#### Document segment
Research shows children who eat more vegetables have better mental health
Food for thought. And then some.
We all know that eating more plant foods, and especially fruit and vegetables are beneficial to our physical health. However, recent studies have shown that it might not just be our physical health that can improve by upping our intake of greens.
A recent report in BMJ Nutrition linked higher fruit and vegetable consumption with better mental wellbeing in school-aged kids.
Yep, that's right. Fruits and vegetables can give us better mental health, not just make our bodies healthier.
In fact, the research showed that children who eat five or more portions of fruits and veggies per day had the highest scores for mental wellbeing.
The study, which was the first of its kind to look at the link between intake of produce on kids' mental health, the authors say.
The researchers examined the effects of produce on 7,570 secondary school and 1,253 primary school students. Only 25.2% of older kids and 28.5% of primary school children ate the recommended five fruits and veggies per day.
When they looked at nutrition and wellbeing variables, they noticed the standout factor: There was power in the produce.
Mental wellbeing scores surged higher the more servings of fruits and veggies that the children had; that is, those who had five or more portions per day had higher well-being scores compared to those who only had three or four (and those students had higher scores compared to kids who only ate one or two servings).
"While the links between nutrition and physical health are well understood, until now, not much has been known about whether nutrition plays a part in children's emotional wellbeing,” said Ailsa Welch, a professor of nutritional epidemiology at The University of East Anglia Medical School, in a statement.
Simple tricks to help your kids eat more fruits and vegetables
Make it fun: Green smoothies can be Monster Juice, porridge with blueberries can be Purple Porridge, Superman Smoothie bowls are bound to go down a treat – with kids, the more creative you can be with what you call things, the more tempting it will sound to their ears.
Double up: Serving a larger portion of veggies was shown to help children eat more – it can really be that simple.

#### Source information
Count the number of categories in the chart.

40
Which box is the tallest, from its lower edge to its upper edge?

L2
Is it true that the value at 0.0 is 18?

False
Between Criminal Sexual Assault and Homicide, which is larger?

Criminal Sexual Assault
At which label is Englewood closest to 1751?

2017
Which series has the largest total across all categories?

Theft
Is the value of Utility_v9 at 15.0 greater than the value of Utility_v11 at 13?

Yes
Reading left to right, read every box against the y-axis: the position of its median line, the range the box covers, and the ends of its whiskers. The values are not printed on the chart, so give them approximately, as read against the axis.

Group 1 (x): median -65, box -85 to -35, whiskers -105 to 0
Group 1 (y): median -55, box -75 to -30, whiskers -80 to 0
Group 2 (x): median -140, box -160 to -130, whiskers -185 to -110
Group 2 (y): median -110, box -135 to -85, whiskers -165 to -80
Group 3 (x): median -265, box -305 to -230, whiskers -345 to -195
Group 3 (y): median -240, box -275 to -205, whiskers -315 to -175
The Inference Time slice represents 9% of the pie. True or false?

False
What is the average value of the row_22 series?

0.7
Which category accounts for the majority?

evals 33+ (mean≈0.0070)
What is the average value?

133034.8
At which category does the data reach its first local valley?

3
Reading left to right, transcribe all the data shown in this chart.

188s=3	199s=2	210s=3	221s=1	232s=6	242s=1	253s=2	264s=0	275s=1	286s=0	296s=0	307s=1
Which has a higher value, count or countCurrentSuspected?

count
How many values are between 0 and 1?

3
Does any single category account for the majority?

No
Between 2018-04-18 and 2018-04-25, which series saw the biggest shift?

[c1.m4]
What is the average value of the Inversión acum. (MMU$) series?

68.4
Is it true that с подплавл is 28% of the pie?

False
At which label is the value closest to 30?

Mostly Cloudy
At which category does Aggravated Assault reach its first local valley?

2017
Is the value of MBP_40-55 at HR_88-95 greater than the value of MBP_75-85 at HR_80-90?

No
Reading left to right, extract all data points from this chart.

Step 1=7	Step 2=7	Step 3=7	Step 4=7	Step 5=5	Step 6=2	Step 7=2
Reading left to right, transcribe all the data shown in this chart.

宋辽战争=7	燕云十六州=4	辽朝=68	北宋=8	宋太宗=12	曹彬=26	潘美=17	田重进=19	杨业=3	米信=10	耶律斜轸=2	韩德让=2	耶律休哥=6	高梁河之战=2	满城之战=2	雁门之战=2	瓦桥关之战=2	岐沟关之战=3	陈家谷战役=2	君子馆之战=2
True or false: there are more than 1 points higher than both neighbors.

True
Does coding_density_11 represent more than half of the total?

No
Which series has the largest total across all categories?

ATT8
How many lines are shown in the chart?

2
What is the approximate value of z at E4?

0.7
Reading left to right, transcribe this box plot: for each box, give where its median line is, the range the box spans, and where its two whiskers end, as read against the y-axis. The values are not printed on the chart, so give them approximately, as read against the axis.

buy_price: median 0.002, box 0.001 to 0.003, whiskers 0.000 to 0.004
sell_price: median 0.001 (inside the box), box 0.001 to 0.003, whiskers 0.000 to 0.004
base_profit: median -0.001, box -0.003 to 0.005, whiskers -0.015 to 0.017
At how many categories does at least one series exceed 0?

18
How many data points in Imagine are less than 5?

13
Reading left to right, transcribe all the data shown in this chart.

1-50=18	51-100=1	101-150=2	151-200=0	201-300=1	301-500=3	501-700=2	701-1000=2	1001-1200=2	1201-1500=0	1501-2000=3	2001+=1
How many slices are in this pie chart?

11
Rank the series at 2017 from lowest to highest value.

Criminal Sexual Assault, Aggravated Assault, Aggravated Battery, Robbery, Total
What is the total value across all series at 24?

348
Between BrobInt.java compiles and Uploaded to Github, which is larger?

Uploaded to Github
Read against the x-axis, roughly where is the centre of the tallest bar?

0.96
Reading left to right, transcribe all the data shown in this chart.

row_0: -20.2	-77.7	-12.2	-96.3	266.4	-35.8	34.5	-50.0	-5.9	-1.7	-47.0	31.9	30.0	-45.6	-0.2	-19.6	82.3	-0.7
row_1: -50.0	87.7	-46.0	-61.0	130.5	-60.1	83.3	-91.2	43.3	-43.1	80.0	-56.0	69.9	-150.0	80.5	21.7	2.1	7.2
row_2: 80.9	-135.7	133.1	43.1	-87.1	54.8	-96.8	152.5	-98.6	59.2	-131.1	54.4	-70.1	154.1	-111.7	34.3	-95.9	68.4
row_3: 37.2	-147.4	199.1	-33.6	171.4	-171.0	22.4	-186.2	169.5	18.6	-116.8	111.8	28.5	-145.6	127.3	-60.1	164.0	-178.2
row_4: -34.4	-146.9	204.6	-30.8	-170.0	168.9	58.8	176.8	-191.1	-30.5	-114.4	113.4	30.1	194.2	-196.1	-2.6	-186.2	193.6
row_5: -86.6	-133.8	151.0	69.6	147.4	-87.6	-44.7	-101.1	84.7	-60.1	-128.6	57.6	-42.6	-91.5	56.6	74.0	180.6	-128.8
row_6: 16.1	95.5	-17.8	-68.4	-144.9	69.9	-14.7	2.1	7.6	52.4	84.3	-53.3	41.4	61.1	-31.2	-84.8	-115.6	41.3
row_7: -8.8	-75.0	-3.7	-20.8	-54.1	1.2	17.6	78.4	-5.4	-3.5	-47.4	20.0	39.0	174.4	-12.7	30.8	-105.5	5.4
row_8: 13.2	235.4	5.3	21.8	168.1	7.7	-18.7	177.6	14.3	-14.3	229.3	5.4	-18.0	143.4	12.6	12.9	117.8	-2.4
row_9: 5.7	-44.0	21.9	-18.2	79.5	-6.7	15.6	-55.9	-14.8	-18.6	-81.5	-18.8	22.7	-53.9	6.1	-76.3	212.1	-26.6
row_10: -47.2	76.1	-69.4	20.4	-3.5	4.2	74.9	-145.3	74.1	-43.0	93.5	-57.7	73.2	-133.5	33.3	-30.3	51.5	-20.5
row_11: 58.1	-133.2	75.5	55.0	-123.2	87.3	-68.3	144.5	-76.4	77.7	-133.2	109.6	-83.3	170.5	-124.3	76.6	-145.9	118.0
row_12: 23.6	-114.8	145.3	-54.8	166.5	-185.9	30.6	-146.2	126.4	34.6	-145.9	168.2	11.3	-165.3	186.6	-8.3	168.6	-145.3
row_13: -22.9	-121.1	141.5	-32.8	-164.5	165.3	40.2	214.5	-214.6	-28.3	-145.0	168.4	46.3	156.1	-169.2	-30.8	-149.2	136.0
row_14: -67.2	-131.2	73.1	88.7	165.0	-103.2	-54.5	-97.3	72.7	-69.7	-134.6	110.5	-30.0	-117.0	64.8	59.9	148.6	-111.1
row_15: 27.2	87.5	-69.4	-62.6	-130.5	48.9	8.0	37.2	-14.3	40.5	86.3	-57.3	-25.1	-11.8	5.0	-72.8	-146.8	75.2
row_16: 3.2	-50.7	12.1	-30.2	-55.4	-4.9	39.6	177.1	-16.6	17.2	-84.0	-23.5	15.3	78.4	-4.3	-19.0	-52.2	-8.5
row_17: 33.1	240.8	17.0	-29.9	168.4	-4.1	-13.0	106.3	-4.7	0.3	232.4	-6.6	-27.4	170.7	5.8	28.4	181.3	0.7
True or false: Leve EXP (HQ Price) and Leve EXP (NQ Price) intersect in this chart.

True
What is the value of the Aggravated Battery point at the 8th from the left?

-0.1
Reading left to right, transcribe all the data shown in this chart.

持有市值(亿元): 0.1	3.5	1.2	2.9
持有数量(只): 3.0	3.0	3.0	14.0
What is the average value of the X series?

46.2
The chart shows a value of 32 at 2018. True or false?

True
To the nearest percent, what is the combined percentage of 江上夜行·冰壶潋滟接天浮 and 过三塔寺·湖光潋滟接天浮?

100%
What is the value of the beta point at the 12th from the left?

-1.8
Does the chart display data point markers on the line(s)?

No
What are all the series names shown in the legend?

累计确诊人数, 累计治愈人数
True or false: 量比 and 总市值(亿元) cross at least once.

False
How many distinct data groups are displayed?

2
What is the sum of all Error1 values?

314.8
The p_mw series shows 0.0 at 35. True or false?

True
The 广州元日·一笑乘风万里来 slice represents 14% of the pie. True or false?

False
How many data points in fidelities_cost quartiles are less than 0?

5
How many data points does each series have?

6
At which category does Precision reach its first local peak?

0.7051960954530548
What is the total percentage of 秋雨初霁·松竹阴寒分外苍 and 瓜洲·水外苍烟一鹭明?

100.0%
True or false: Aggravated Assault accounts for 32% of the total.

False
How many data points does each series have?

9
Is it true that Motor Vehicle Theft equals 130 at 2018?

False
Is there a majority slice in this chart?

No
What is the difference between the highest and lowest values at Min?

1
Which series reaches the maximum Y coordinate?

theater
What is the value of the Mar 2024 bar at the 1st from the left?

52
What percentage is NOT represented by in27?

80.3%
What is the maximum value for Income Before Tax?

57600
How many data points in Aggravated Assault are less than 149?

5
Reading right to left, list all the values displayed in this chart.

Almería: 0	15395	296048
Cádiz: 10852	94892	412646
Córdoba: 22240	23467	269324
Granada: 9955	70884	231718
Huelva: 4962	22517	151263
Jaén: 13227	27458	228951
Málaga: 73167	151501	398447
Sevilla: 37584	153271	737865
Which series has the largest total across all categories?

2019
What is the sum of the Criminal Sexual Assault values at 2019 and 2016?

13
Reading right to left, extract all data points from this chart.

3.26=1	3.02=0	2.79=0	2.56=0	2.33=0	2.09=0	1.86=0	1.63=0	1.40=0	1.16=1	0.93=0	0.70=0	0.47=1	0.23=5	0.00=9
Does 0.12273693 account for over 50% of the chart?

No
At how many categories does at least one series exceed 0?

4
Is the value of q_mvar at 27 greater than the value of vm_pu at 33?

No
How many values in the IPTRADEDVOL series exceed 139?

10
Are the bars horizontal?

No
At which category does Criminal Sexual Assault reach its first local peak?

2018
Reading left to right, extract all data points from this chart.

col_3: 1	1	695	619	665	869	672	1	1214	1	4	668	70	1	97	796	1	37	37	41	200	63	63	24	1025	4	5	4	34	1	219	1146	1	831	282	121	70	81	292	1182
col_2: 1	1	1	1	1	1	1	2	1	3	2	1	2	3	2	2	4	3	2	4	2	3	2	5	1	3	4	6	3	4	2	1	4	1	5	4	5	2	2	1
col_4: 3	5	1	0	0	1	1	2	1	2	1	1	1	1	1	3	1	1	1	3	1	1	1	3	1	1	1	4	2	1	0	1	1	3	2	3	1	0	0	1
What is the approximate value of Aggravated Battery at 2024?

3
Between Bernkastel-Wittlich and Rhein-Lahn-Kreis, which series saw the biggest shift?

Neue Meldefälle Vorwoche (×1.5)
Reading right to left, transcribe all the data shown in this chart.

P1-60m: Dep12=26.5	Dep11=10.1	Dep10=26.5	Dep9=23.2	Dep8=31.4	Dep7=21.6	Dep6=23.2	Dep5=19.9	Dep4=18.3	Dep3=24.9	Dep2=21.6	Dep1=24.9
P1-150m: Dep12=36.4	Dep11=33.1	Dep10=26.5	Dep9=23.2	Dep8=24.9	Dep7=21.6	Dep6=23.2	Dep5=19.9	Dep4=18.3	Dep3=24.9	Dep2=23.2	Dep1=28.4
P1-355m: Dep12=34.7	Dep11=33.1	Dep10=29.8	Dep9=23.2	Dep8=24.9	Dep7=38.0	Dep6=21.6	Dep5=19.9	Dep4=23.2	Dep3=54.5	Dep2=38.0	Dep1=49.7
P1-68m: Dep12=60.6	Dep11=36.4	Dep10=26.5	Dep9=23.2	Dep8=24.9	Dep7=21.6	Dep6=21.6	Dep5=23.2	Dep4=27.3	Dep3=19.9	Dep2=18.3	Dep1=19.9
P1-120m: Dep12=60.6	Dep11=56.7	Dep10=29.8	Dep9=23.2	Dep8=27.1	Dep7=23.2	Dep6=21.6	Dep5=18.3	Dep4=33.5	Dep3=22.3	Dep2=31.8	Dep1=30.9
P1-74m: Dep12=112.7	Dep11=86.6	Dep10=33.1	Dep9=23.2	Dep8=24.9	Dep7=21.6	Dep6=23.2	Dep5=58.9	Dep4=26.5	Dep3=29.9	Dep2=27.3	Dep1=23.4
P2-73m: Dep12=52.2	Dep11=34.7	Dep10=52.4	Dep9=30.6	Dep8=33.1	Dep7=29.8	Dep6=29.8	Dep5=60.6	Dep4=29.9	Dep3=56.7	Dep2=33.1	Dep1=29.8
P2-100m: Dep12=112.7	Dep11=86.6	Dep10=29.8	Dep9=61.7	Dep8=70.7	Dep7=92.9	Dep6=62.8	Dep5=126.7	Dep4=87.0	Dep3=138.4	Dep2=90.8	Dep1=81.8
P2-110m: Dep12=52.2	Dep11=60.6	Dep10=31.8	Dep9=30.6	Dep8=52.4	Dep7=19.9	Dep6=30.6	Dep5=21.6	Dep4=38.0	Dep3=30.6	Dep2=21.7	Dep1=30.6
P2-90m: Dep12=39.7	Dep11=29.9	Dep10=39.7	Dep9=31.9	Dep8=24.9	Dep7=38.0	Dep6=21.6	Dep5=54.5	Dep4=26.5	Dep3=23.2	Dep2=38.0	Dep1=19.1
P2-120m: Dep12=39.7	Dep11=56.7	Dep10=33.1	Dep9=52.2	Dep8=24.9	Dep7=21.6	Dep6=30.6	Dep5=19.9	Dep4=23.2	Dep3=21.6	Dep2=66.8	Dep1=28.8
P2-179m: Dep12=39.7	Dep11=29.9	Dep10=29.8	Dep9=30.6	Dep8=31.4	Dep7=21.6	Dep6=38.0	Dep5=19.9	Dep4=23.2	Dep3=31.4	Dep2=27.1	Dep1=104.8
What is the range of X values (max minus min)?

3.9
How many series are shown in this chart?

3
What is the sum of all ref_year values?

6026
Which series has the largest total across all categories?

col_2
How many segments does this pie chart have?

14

#### Instructions
a) In the article on children's vegetable intake and mental health, how many secondary school students did the researchers examine?
b) List every playful name for a dish or drink that the article on children's vegetable intake and mental health suggests using to tempt kids.
c) From the article on children's vegetable intake and mental health, repeat the stretch from "We all know" through "in school-aged kids.".

#### Outputs in order
a) 7,570

b) Monster Juice, Purple Porridge, Superman Smoothie bowls

c)
We all know that eating more plant foods, and especially fruit and vegetables are beneficial to our physical health. However, recent studies have shown that it might not just be our physical health that can improve by upping our intake of greens.
A recent report in BMJ Nutrition linked higher fruit and vegetable consumption with better mental wellbeing in school-aged kids.